令和6年度 公害防止管理者 公害総論 問12を解説|ダイオキシン類(異性体数の順)
令和6年度 公害総論 問12は、ダイオキシン類に関する正誤問題です。誤っているものを選びます。
この問題のポイント
この問題は、ダイオキシン類の異性体数・毒性等量・排出削減・POPs条約との関係を問うものです。核心はPCDDとPCDFの異性体数の大小で、両者の順を逆にした選択肢が引っかけになります。
※ 問題文そのものは、産業環境管理協会が公開している公式サイトで確認できます。
正解:選択肢(1)(誤っている記述)
各選択肢の正誤
| 選択肢 | 正誤 | 解説 |
|---|---|---|
| (1) | ×(誤り) | 異性体の数はPCDF(135)>PCDD(75)>コプラナーPCB。「PCDD>PCDF」は逆で誤りです。 |
| (2) | ○(正しい) | 排出量は毒性等価係数を用いて算出した各異性体の毒性を足し合わせた毒性等量で表されます。正しい記述です。 |
| (3) | ○(正しい) | 2021年の排出総量は削減計画の目標量を下回り、削減目標は達成されています。

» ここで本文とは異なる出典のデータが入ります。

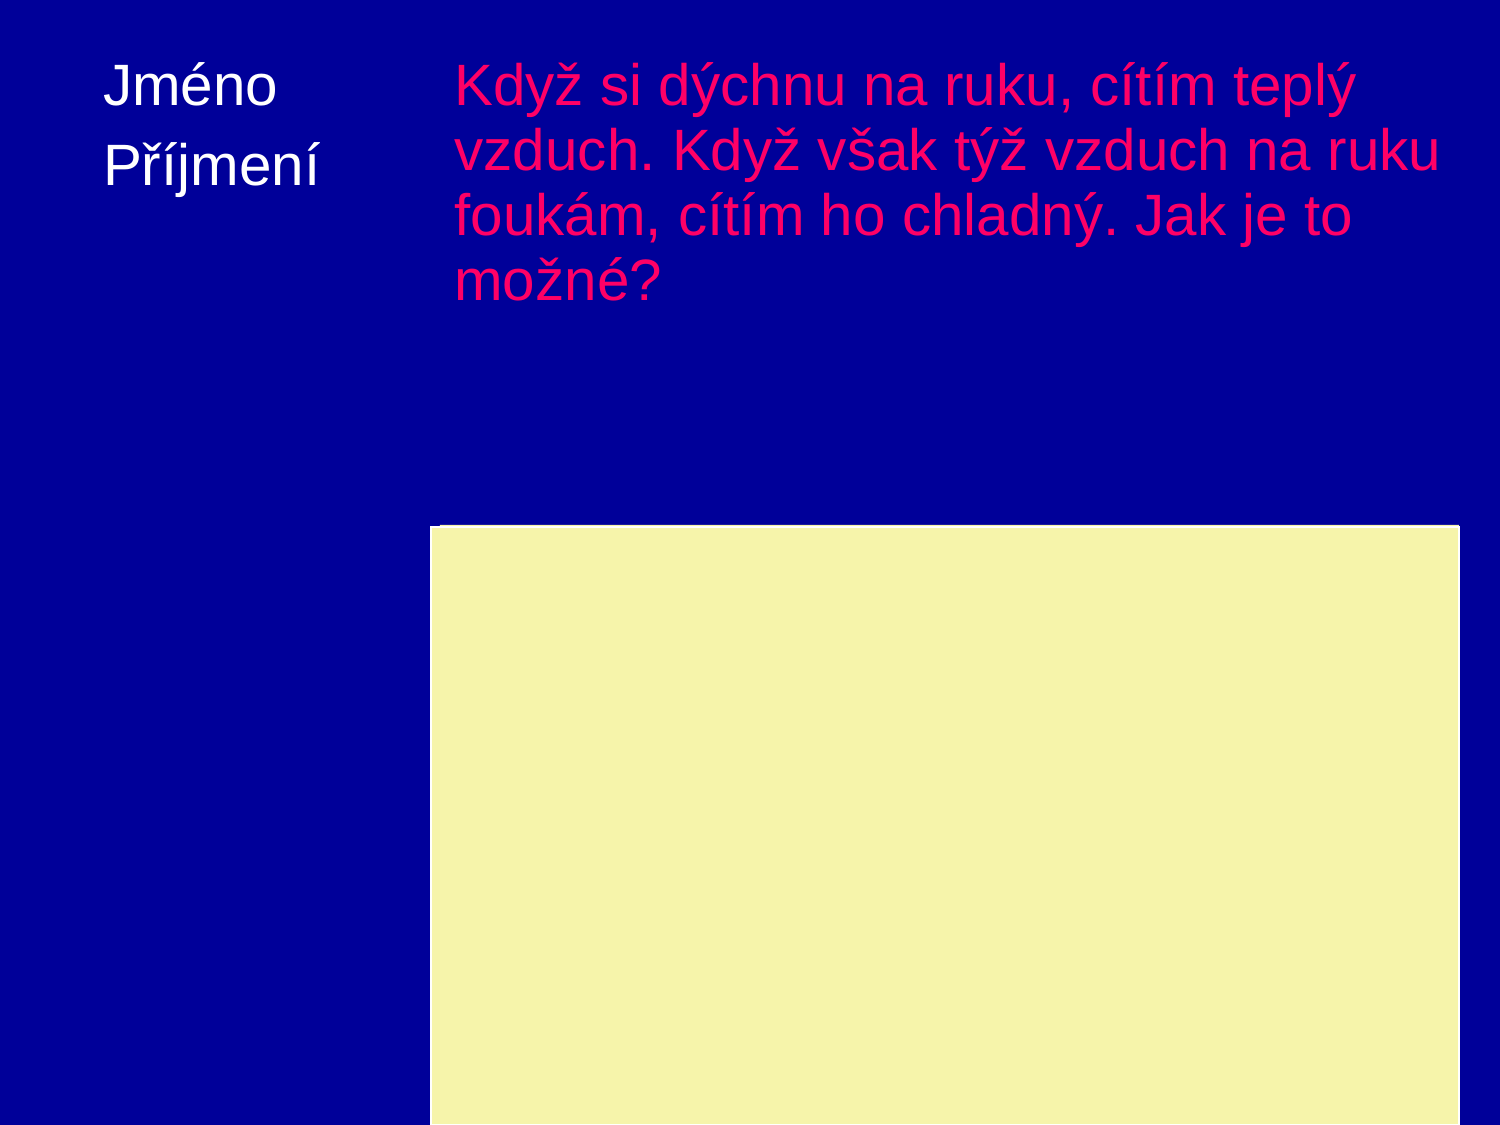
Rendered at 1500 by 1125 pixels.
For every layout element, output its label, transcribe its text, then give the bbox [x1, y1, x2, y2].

text_box [430, 527, 1459, 1125]
text_box Když si dýchnu na ruku, cítím teplý vzduch. Když však týž vzduch na ruku foukám, cítím ho chladný. Jak je to možné? [440, 45, 1459, 525]
text_box Jméno Příjmení [88, 45, 440, 525]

正しい記述です。 |
| (4) | ○(正しい) | POPs条約には、PCDD等の非意図的生成物の排出削減等が記載されています。正しい記述です。 |
| (5) | ○(正しい) | 我が国の削減計画はPOPs条約に基づく国内実施計画に反映されています。正しい記述です。 |
選択肢(1)のポイント(ここが誤り)
異性体の数はPCDF(135種)>PCDD(75種)>コプラナーPCBの順です。選択肢(1)は「PCDD>PCDF>コプラナーPCB」としており、PCDDとPCDFの大小が逆で誤りです。
覚え方
- 異性体数はPCDF(135)>PCDD(75)。「フランの方が多い」と覚える(R7でも頻出)。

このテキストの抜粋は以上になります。